The room was suffused with a dim golden light emanating from a low- voltage bulb dangling from the roof. Her face looked dull and tired; slender neck circled by a scarf. Her gaze fixed at the bulb, she seemed to have fallen into a deep reverie.
This had been the usual scene of the Filori Jan’s room for the past 23 years since a stray bullet snapped her spinal cord and left her motionless. She got injured in a mysterious incident that took place in her village Mirbazar in Southern Kashmir’s Kulgam district in early 90s.
“She is bed-ridden ever since,” Saima Jan, her sister told NewsClick, adding “We had moved the State Human Rights Commission (SHRC) that recommended that she should be provided compensation. They were planning to recommend it to the High Court. She had hopes to get compensation that would have helped her spend the rest of her life.”
It was six years ago that they appealed to the government for compensation through the SHRC and were hopeful. But all Filori Jan’s hopes dashed when the Centre decided to wind up the commission under the Jammu and Kashmir Reorganization Act that laid the framework for the reorganisation of J&K into two Union territories.
There are around 600 cases in the SHRC whose fate lies uncertain. “Nothing can be said about the future course of action regarding these cases, the record of which has been put under lock and key,” an official said.
Apart from SHRC, there are six other statutory bodies, including women’s commission, information commissioner, disability commission, consumer disputes redressal commission, electricity regulatory commission, that were closed down.
On October 23, 2019, the General Administration Department issued different orders mentioning “that consequent upon repeal of several state acts by Jammu and Kashmir Reorganization Act, 2019, sanction has been accorded to the winding up of seven state commissions with effect from 31 October, 2019”-- the appointment date for the formation of Union territory of J&K and Union territory of Ladakh. The former will have a legislative Assembly whereas Ladakh will be administered by a Lieutenant Governor.
According to figures available with NewsClick, there are more than 4,000 cases of varied nature that are pending with these commissions, the fate of which hangs in balance owing to the non-serious attitude of the administration that has ordered the winding up of these commissions.
The staff associated with these commissions, in accordance to the order that has been issued, has been asked to report back to the parent departments, but there is as yet no indication of what the fate of these pending cases will be.
Sources told NewsClick that even if these commissions are reconstituted after October 31, the validity and the existence of cases stand nullified. As a result, the work that the commissions have so far executed or the cases that were to be followed up, have been brushed aside.

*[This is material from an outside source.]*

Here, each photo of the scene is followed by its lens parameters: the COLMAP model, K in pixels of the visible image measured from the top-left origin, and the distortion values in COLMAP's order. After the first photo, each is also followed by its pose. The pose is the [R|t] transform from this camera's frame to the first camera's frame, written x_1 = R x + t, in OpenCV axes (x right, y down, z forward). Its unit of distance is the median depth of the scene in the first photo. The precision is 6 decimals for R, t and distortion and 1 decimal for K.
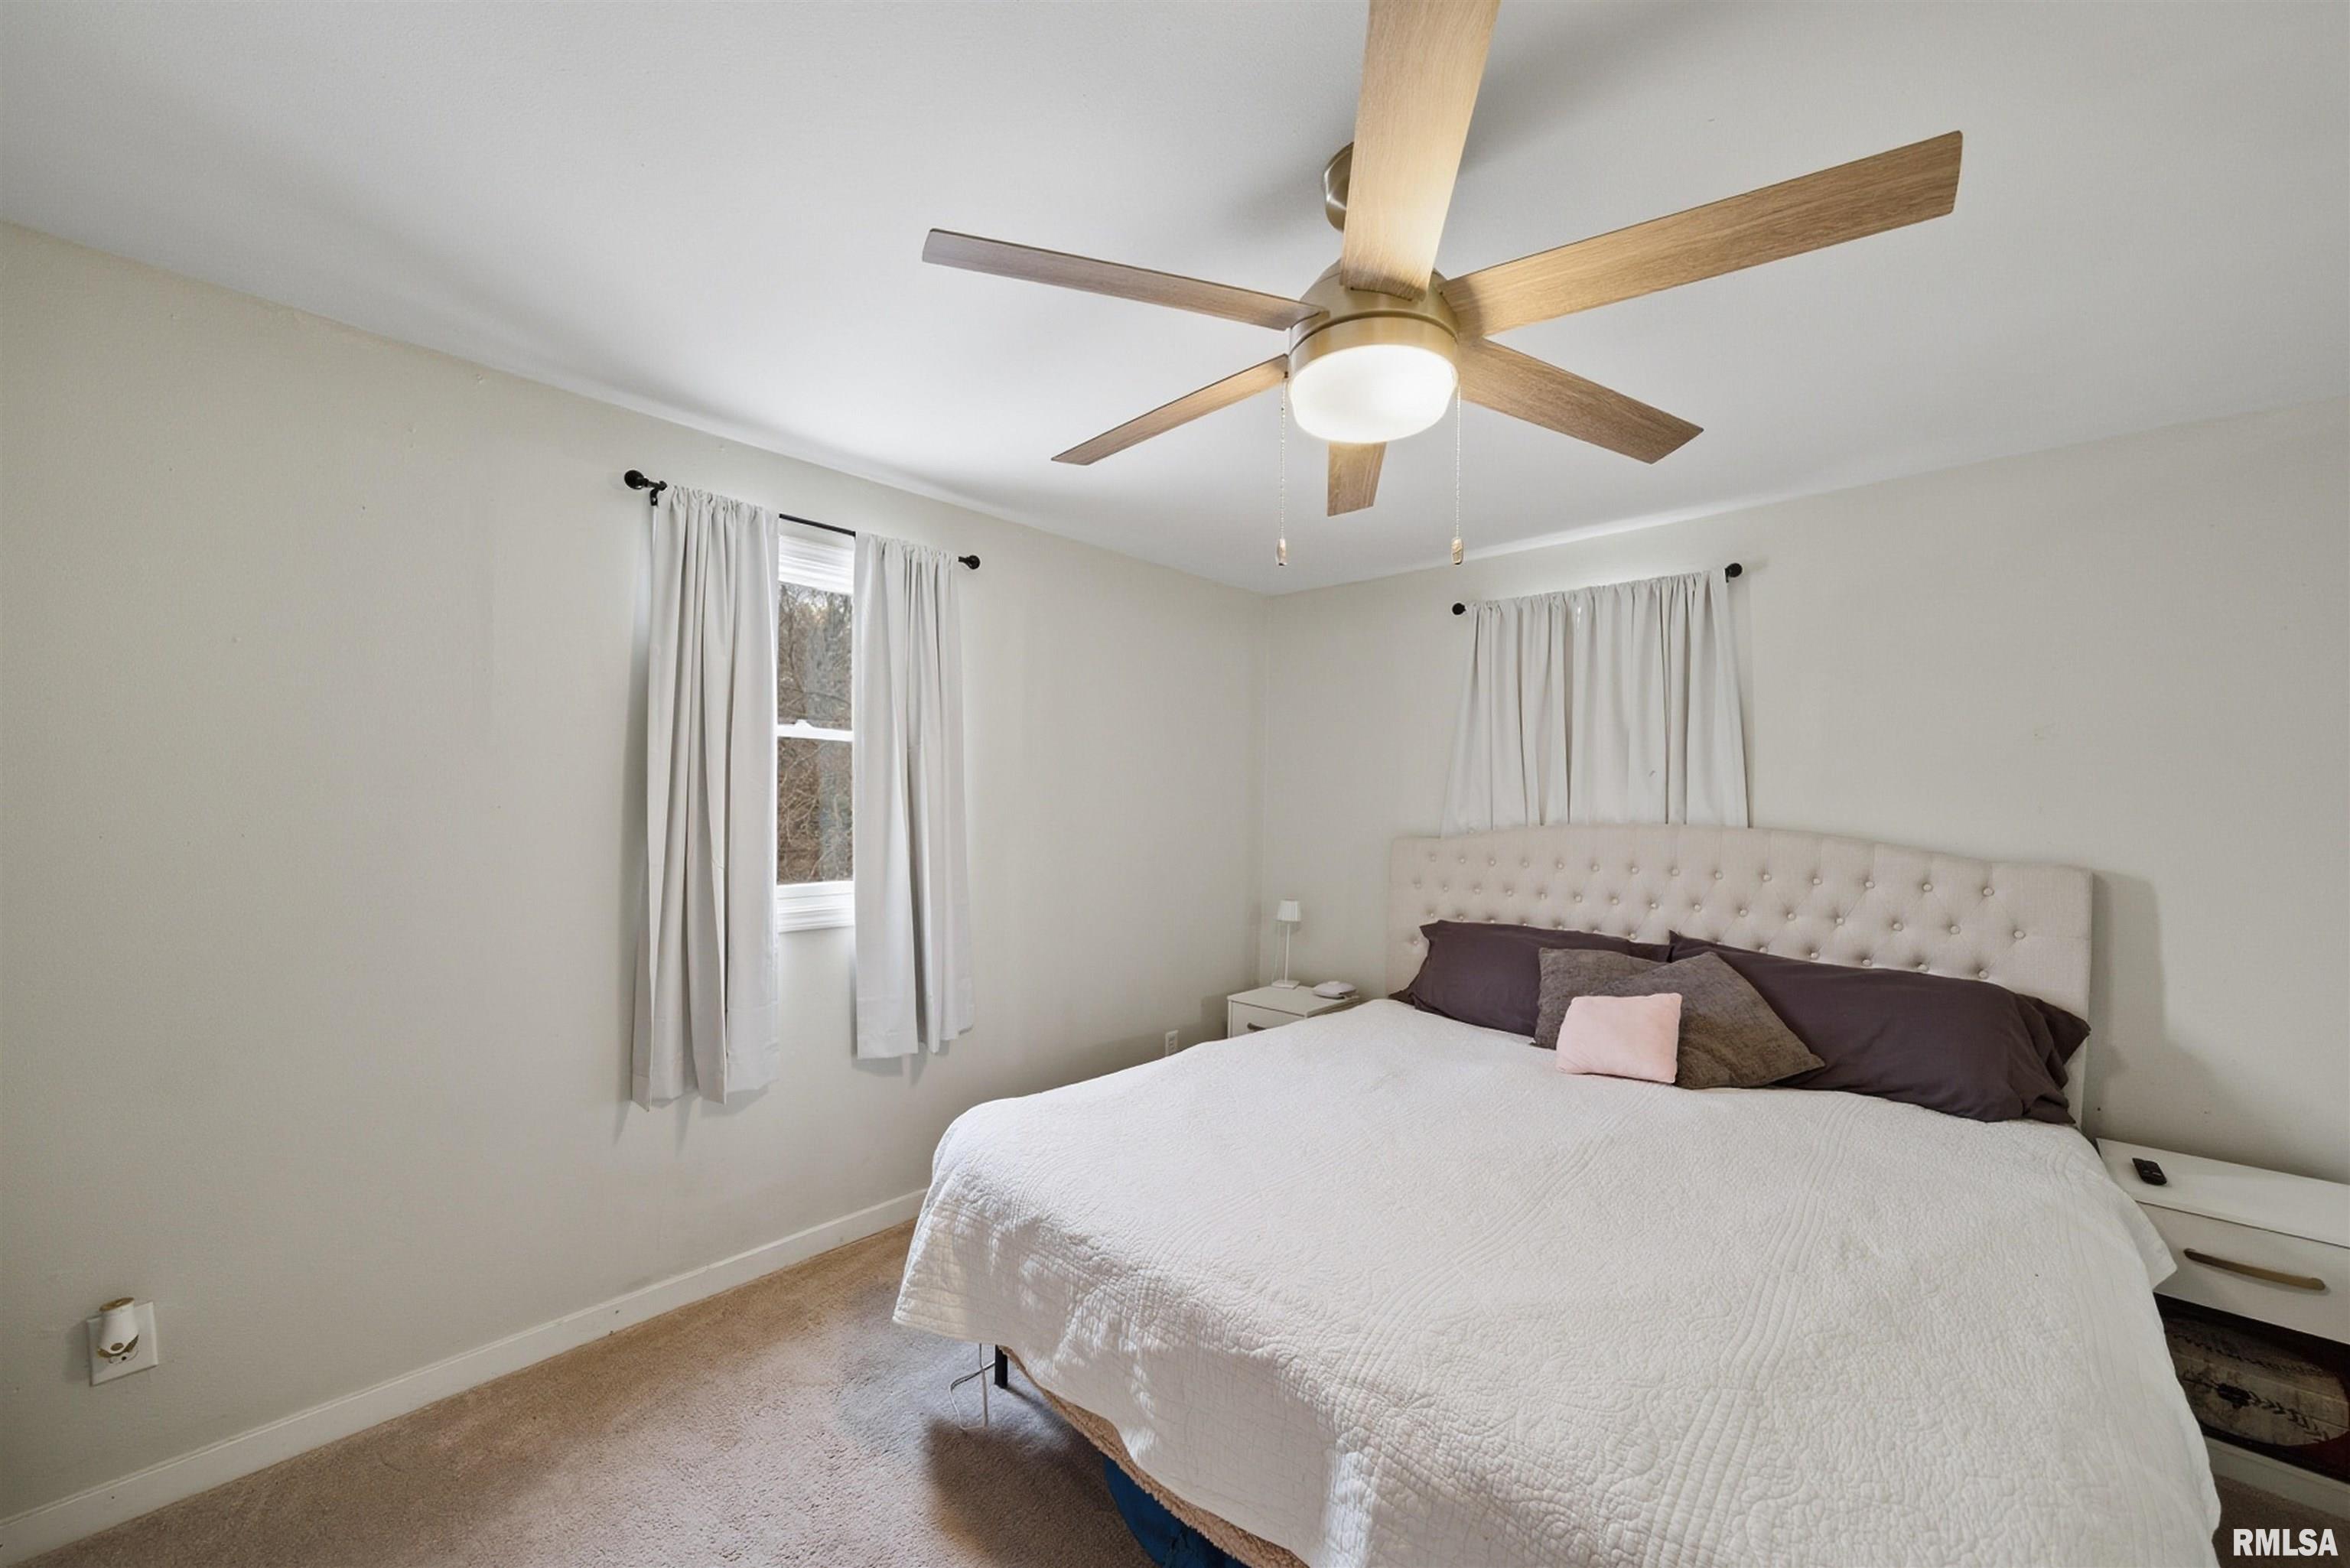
lens RADIAL K [[817.0, 0, 1134.2], [0, 817.0, 805.7], [0, 0, 1]] dist [-0.002652, 0.002112]
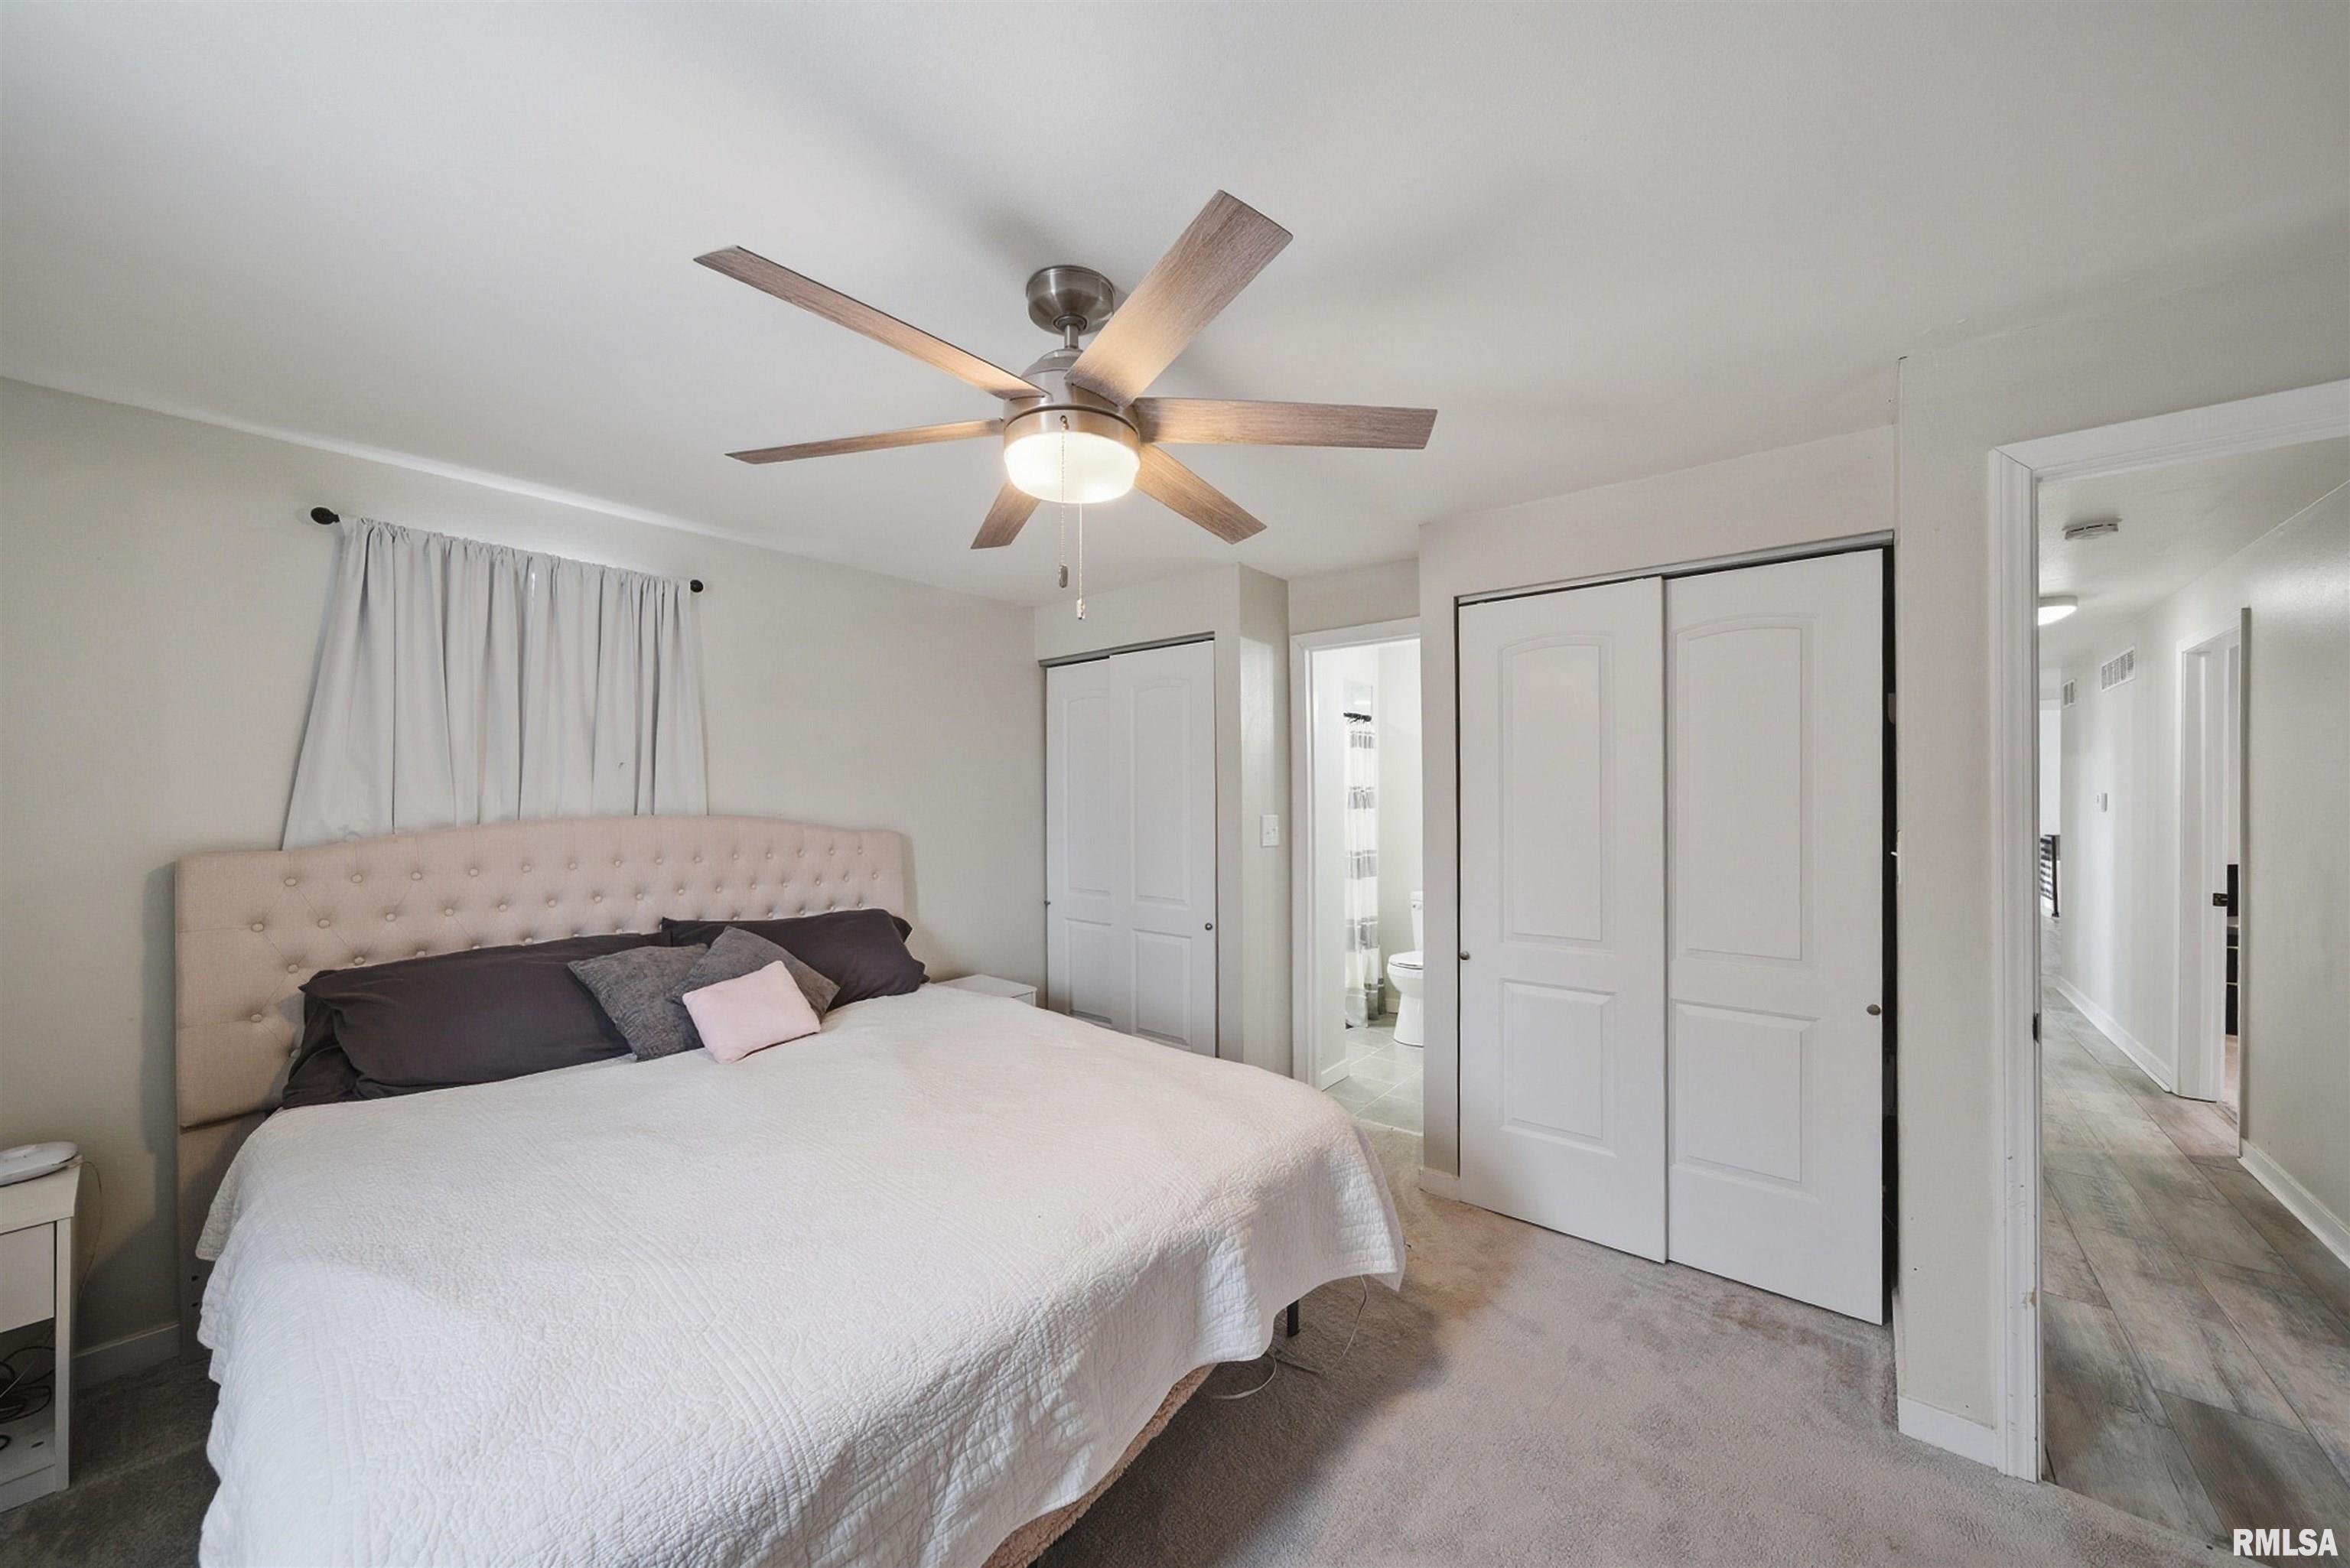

“No mechanism has been put in place to act as substitutes in the absence of the commissions, which could take care of pending cases,” the source said.
Shayees Ahmad Ganair, 29, had asked for a standard limb that could minimise his disability and was pursuing the case for the past seven years. “I met with an accident in 2012 resulting in the amputation of my right arm. The prosthetic limb was too heavy for me and I had applied for a lighter one. It weighed around 10-20 kilograms and was difficult to carry” he told NewsClick. Ganair was pursuing MA in political science at the time of accident. “I was normal and were pursing my career but am physically dependent now.”
Along with several other physically challenged persons. Ganair had filed an application that would have helped people with severe disability. “The final judgment was yet to come. So, all our work has been washed away,” he said.
Javeed Ahmad Tak, who represents the disabled community in Kashmir, told NewsClick that they had received no word from the government regarding the fate of their cases. “We have received no assurances from the government on whether we would get a replacement or not. We think we have to wait again, as disability is not the government’s,” he said.
Tak was worried about the funds that the government received under the Accessible India Campaign, “which was started by the Prime Minister and some funds were released. Under the programme, buildings would be made accessible by constructing lifts and ramps. The money remains unutilised,” he added.
Apart from the pending cases, there are several cases where the commissions had taken suo motu cognizance and had asked the agencies concerned to report to them with details. However, soon after the August 5 decision to abrogate Article 370 and bifurcate the state into two UTs, work came to a grinding halt. The agencies that were to report to the commission adopted a laid-back attitude with regard to the cases, leaving the hapless. people in the lurch
The writer is an independent journalist based in Kashmir.